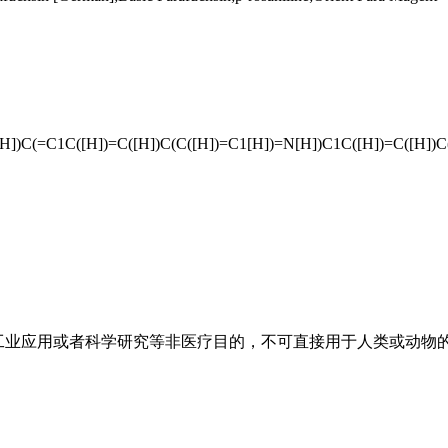
H])C(=C1C([H])=C([H])C(C([H])=C1[H])=N[H])C1C([H])=C([H])C(=C
工业应用或者科学研究等非医疗目的，不可直接用于人类或动物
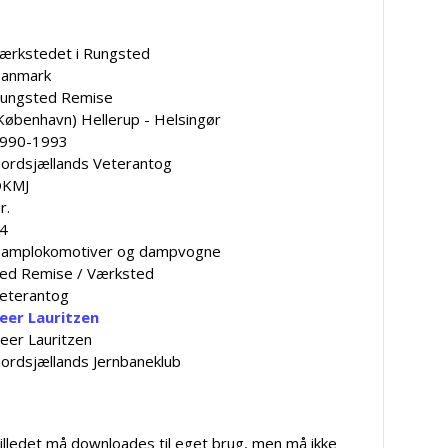
ærkstedet i Rungsted
anmark
ungsted Remise
København) Hellerup - Helsingør
990-1993
ordsjællands Veterantog
KMJ
r.
4
amplokomotiver og dampvogne
ed Remise / Værksted
eterantog
eer Lauritzen
eer Lauritzen
ordsjællands Jernbaneklub
illedet må downloades til eget brug, men må ikke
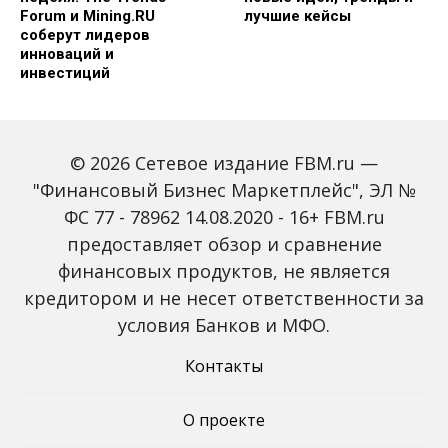
Forum и Mining.RU
лучшие кейсы
соберут лидеров
инноваций и
инвестиций
© 2026 Сетевое издание FBM.ru —
"Финансовый Бизнес Маркетплейс", ЭЛ №
ФС 77 - 78962 14.08.2020 - 16+ FBM.ru
предоставляет обзор и сравнение
Global Tech Forum: как
Trendsetters: как Media
финансовых продуктов, не является
ИИ меняет бизнес и
4.0 меняет правила
кредитором и не несет ответственности за
открывает новые
игры в медиаиндустрии
профессии
условия Банков и МФО.
Контакты
О проекте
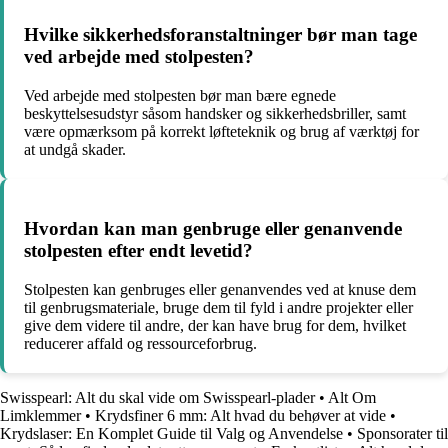
Hvilke sikkerhedsforanstaltninger bør man tage
ved arbejde med stolpesten?
Ved arbejde med stolpesten bør man bære egnede
beskyttelsesudstyr såsom handsker og sikkerhedsbriller, samt
være opmærksom på korrekt løfteteknik og brug af værktøj for
at undgå skader.
Hvordan kan man genbruge eller genanvende
stolpesten efter endt levetid?
Stolpesten kan genbruges eller genanvendes ved at knuse dem
til genbrugsmateriale, bruge dem til fyld i andre projekter eller
give dem videre til andre, der kan have brug for dem, hvilket
reducerer affald og ressourceforbrug.
Swisspearl: Alt du skal vide om Swisspearl-plader
•
Alt Om
Limklemmer
•
Krydsfiner 6 mm: Alt hvad du behøver at vide
•
Krydslaser: En Komplet Guide til Valg og Anvendelse
•
Sponsorater til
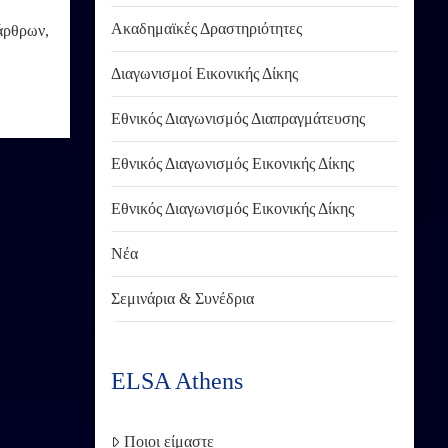
Ακαδημαϊκές Δραστηριότητες
 άρθρων,
Διαγωνισμοί Εικονικής Δίκης
Εθνικός Διαγωνισμός Διαπραγμάτευσης
Εθνικός Διαγωνισμός Εικονικής Δίκης
Εθνικός Διαγωνισμός Εικονικής Δίκης
Νέα
Σεμινάρια & Συνέδρια
ELSA Athens
Ποιοι είμαστε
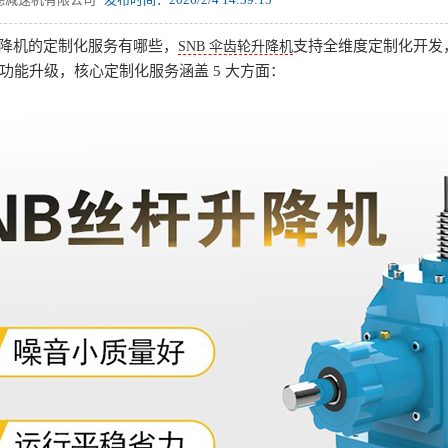
升降机的定制化服务有哪些，
支持全维度定制化开发
SNB 伞齿轮升降机
功能升级，核心定制化服务涵盖 5 大方面：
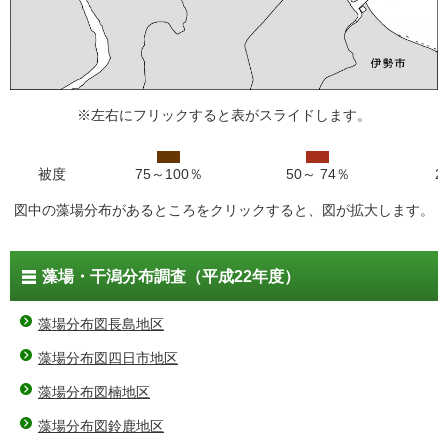
※左右にフリックすると表がスライドします。
被度
75～100％
50～ 74％
2
図中の藻場分布があるところをクリックすると、図が拡大します。
藻場・干潟分布調査（平成22年度）
藻場分布図長島地区
藻場分布図四日市地区
藻場分布図楠地区
藻場分布図鈴鹿地区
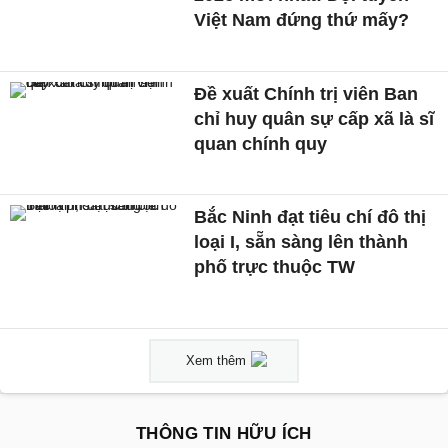
Việt Nam đứng thứ mấy?
Đề xuất Chính trị viên Ban
chỉ huy quân sự cấp xã là sĩ
quan chính quy
Bắc Ninh đạt tiêu chí đô thị
loại I, sẵn sàng lên thành
phố trực thuộc TW
Xem thêm
THÔNG TIN HỮU ÍCH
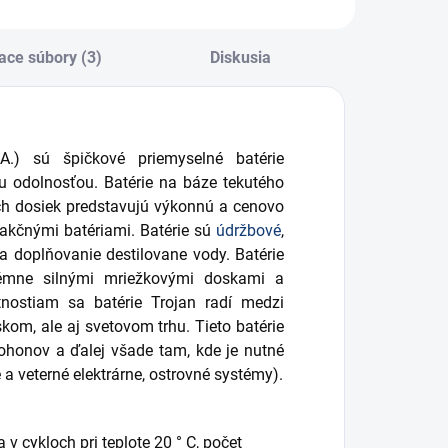
priemyselnej
prevádzke
ace súbory (3)
Diskusia
A.) sú špičkové priemyselné batérie
u odolnosťou. Batérie na báze tekutého
ých dosiek predstavujú výkonnú a cenovo
rakčnými batériami. Batérie sú
údržbové
,
 a doplňovanie destilovane vody. Batérie
rémne silnými mriežkovými doskami a
tnostiam sa batérie Trojan radí medzi
kom, ale aj svetovom trhu. Tieto batérie
ohonov a ďalej všade tam, kde je nutné
 a veterné elektrárne, ostrovné systémy).
v cykloch pri teplote 20 ° C, počet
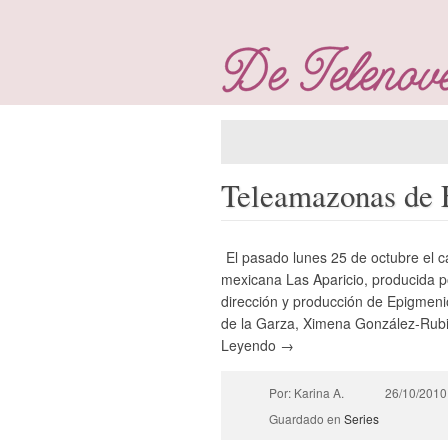
Teleamazonas de 
El pasado lunes 25 de octubre el 
mexicana Las Aparicio, producida p
dirección y producción de Epigmenio
de la Garza, Ximena González-Rubio,
Leyendo →
Por: Karina A.
26/10/2010
Guardado en
Series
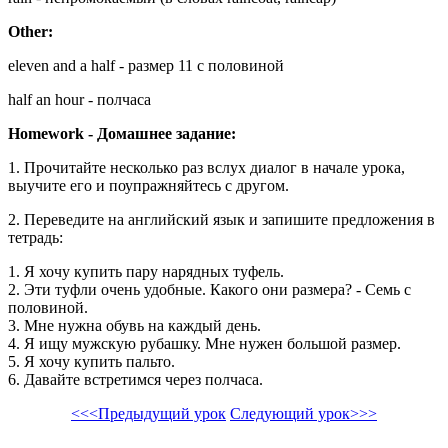
Other:
eleven and a half - размер 11 с половиной
half an hour - полчаса
Homework - Домашнее задание:
1. Прочитайте несколько раз вслух диалог в начале урока,
выучите его и поупражняйтесь с другом.
2. Переведите на английский язык и запишите предложения в
тетрадь:
1. Я хочу купить пару нарядных туфель.
2. Эти туфли очень удобные. Какого они размера? - Семь с
половиной.
3. Мне нужна обувь на каждый день.
4. Я ищу мужскую рубашку. Мне нужен большой размер.
5. Я хочу купить пальто.
6. Давайте встретимся через полчаса.
<<<Предыдущий урок
Следующий урок>>>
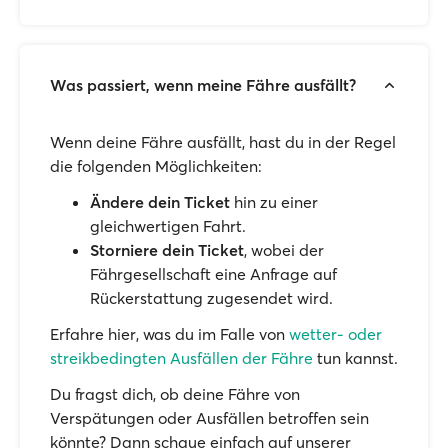
Was passiert, wenn meine Fähre ausfällt?
Wenn deine Fähre ausfällt, hast du in der Regel
die folgenden Möglichkeiten:
Ändere dein Ticket
hin zu einer
gleichwertigen Fahrt.
Storniere dein Ticket
, wobei der
Fährgesellschaft eine Anfrage auf
Rückerstattung zugesendet wird.
Erfahre hier, was du im Falle von
wetter- oder
streikbedingten Ausfällen der Fähre
tun kannst.
Du fragst dich, ob deine Fähre von
Verspätungen oder Ausfällen betroffen sein
könnte? Dann schaue einfach auf unserer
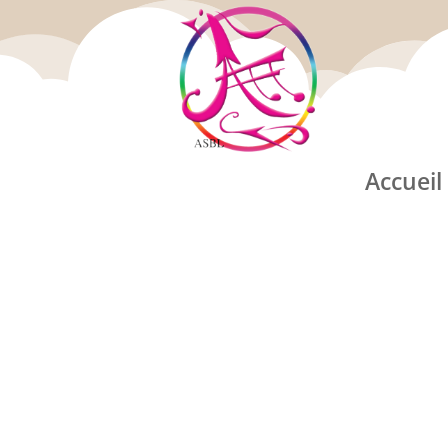
Accueil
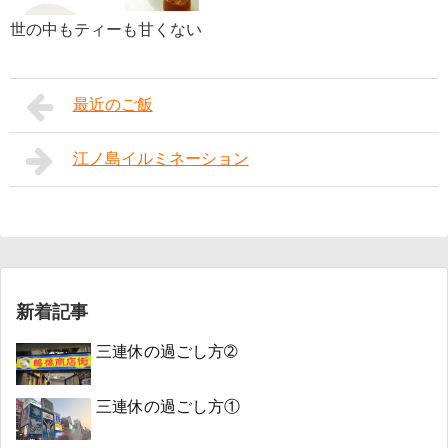
世の中もティーも甘くない
最近のご飯
江ノ島イルミネーション
新着記事
三連休の過ごし方➁
三連休の過ごし方①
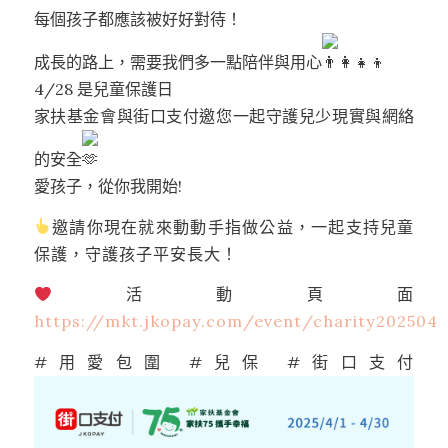
每個孩子都應該被好好對待！
成長的路上，需要我們多一點陪伴與用心
4/28 是兒童保護日
家扶基金會與街口支付邀您一起守護兒少現實與網絡
的安全
愛孩子，從你我開始!
邀請你現在就來動動手指做公益，一起支持兒童
保護，守護孩子平安長大！
活動頁面
https://mkt.jkopay.com/event/charity202504
#用愛包圍 #兒保 #街口支付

=====

| Description of the task |
Set down, word for word, all of the text from the records above, leaving the pictures out of your answer.

| Response area |
H])C(=C1C([H])=C([H])C(C([H])=C1[H])=N[H])C1C([H])=C([H])C(=C
工业应用或者科学研究等非医疗目的，不可直接用于人类或动物
ærkstedet i Rungsted
anmark
ungsted Remise
København) Hellerup - Helsingør
990-1993
ordsjællands Veterantog
KMJ
r.
4
amplokomotiver og dampvogne
ed Remise / Værksted
eterantog
eer Lauritzen
eer Lauritzen
ordsjællands Jernbaneklub
illedet må downloades til eget brug, men må ikke
Forum и Mining.RU
лучшие кейсы
соберут лидеров
инноваций и
инвестиций
© 2026 Сетевое издание FBM.ru —
"Финансовый Бизнес Маркетплейс", ЭЛ №
ФС 77 - 78962 14.08.2020 - 16+ FBM.ru
предоставляет обзор и сравнение
Global Tech Forum: как
Trendsetters: как Media
финансовых продуктов, не является
ИИ меняет бизнес и
4.0 меняет правила
кредитором и не несет ответственности за
открывает новые
игры в медиаиндустрии
профессии
условия Банков и МФО.
Контакты
О проекте
Hvilke sikkerhedsforanstaltninger bør man tage
ved arbejde med stolpesten?
Ved arbejde med stolpesten bør man bære egnede
beskyttelsesudstyr såsom handsker og sikkerhedsbriller, samt
være opmærksom på korrekt løfteteknik og brug af værktøj for
at undgå skader.
Hvordan kan man genbruge eller genanvende
stolpesten efter endt levetid?
Stolpesten kan genbruges eller genanvendes ved at knuse dem
til genbrugsmateriale, bruge dem til fyld i andre projekter eller
give dem videre til andre, der kan have brug for dem, hvilket
reducerer affald og ressourceforbrug.
Swisspearl: Alt du skal vide om Swisspearl-plader
•
Alt Om
Limklemmer
•
Krydsfiner 6 mm: Alt hvad du behøver at vide
•
Krydslaser: En Komplet Guide til Valg og Anvendelse
•
Sponsorater til
Ακαδημαϊκές Δραστηριότητες
 άρθρων,
Διαγωνισμοί Εικονικής Δίκης
Εθνικός Διαγωνισμός Διαπραγμάτευσης
Εθνικός Διαγωνισμός Εικονικής Δίκης
Εθνικός Διαγωνισμός Εικονικής Δίκης
Νέα
Σεμινάρια & Συνέδρια
ELSA Athens
Ποιοι είμαστε
升降机的定制化服务有哪些，
支持全维度定制化开发
SNB 伞齿轮升降机
功能升级，核心定制化服务涵盖 5 大方面：
※左右にフリックすると表がスライドします。
被度
75～100％
50～ 74％
2
図中の藻場分布があるところをクリックすると、図が拡大します。
藻場・干潟分布調査（平成22年度）
藻場分布図長島地区
藻場分布図四日市地区
藻場分布図楠地区
藻場分布図鈴鹿地区
Việt Nam đứng thứ mấy?
Đề xuất Chính trị viên Ban
chỉ huy quân sự cấp xã là sĩ
quan chính quy
Bắc Ninh đạt tiêu chí đô thị
loại I, sẵn sàng lên thành
phố trực thuộc TW
Xem thêm
THÔNG TIN HỮU ÍCH
priemyselnej
prevádzke
ace súbory (3)
Diskusia
A.) sú špičkové priemyselné batérie
u odolnosťou. Batérie na báze tekutého
ých dosiek predstavujú výkonnú a cenovo
rakčnými batériami. Batérie sú
údržbové
,
 a doplňovanie destilovane vody. Batérie
rémne silnými mriežkovými doskami a
tnostiam sa batérie Trojan radí medzi
kom, ale aj svetovom trhu. Tieto batérie
ohonov a ďalej všade tam, kde je nutné
 a veterné elektrárne, ostrovné systémy).
v cykloch pri teplote 20 ° C, počet
Teleamazonas de 
El pasado lunes 25 de octubre el 
mexicana Las Aparicio, producida p
dirección y producción de Epigmenio
de la Garza, Ximena González-Rubio,
Leyendo →
Por: Karina A.
26/10/2010
Guardado en
Series
Other:
eleven and a half - размер 11 с половиной
half an hour - полчаса
Homework - Домашнее задание:
1. Прочитайте несколько раз вслух диалог в начале урока,
выучите его и поупражняйтесь с другом.
2. Переведите на английский язык и запишите предложения в
тетрадь:
1. Я хочу купить пару нарядных туфель.
2. Эти туфли очень удобные. Какого они размера? - Семь с
половиной.
3. Мне нужна обувь на каждый день.
4. Я ищу мужскую рубашку. Мне нужен большой размер.
5. Я хочу купить пальто.
6. Давайте встретимся через полчаса.
<<<Предыдущий урок
Следующий урок>>>
Was passiert, wenn meine Fähre ausfällt?
Wenn deine Fähre ausfällt, hast du in der Regel
die folgenden Möglichkeiten:
Ändere dein Ticket
hin zu einer
gleichwertigen Fahrt.
Storniere dein Ticket
, wobei der
Fährgesellschaft eine Anfrage auf
Rückerstattung zugesendet wird.
Erfahre hier, was du im Falle von
wetter- oder
streikbedingten Ausfällen der Fähre
tun kannst.
Du fragst dich, ob deine Fähre von
Verspätungen oder Ausfällen betroffen sein
könnte? Dann schaue einfach auf unserer
Accueil
世の中もティーも甘くない
最近のご飯
江ノ島イルミネーション
新着記事
三連休の過ごし方➁
三連休の過ごし方①
每個孩子都應該被好好對待！
成長的路上，需要我們多一點陪伴與用心
4/28 是兒童保護日
家扶基金會與街口支付邀您一起守護兒少現實與網絡
的安全
愛孩子，從你我開始!
邀請你現在就來動動手指做公益，一起支持兒童
保護，守護孩子平安長大！
活動頁面
https://mkt.jkopay.com/event/charity202504
#用愛包圍 #兒保 #街口支付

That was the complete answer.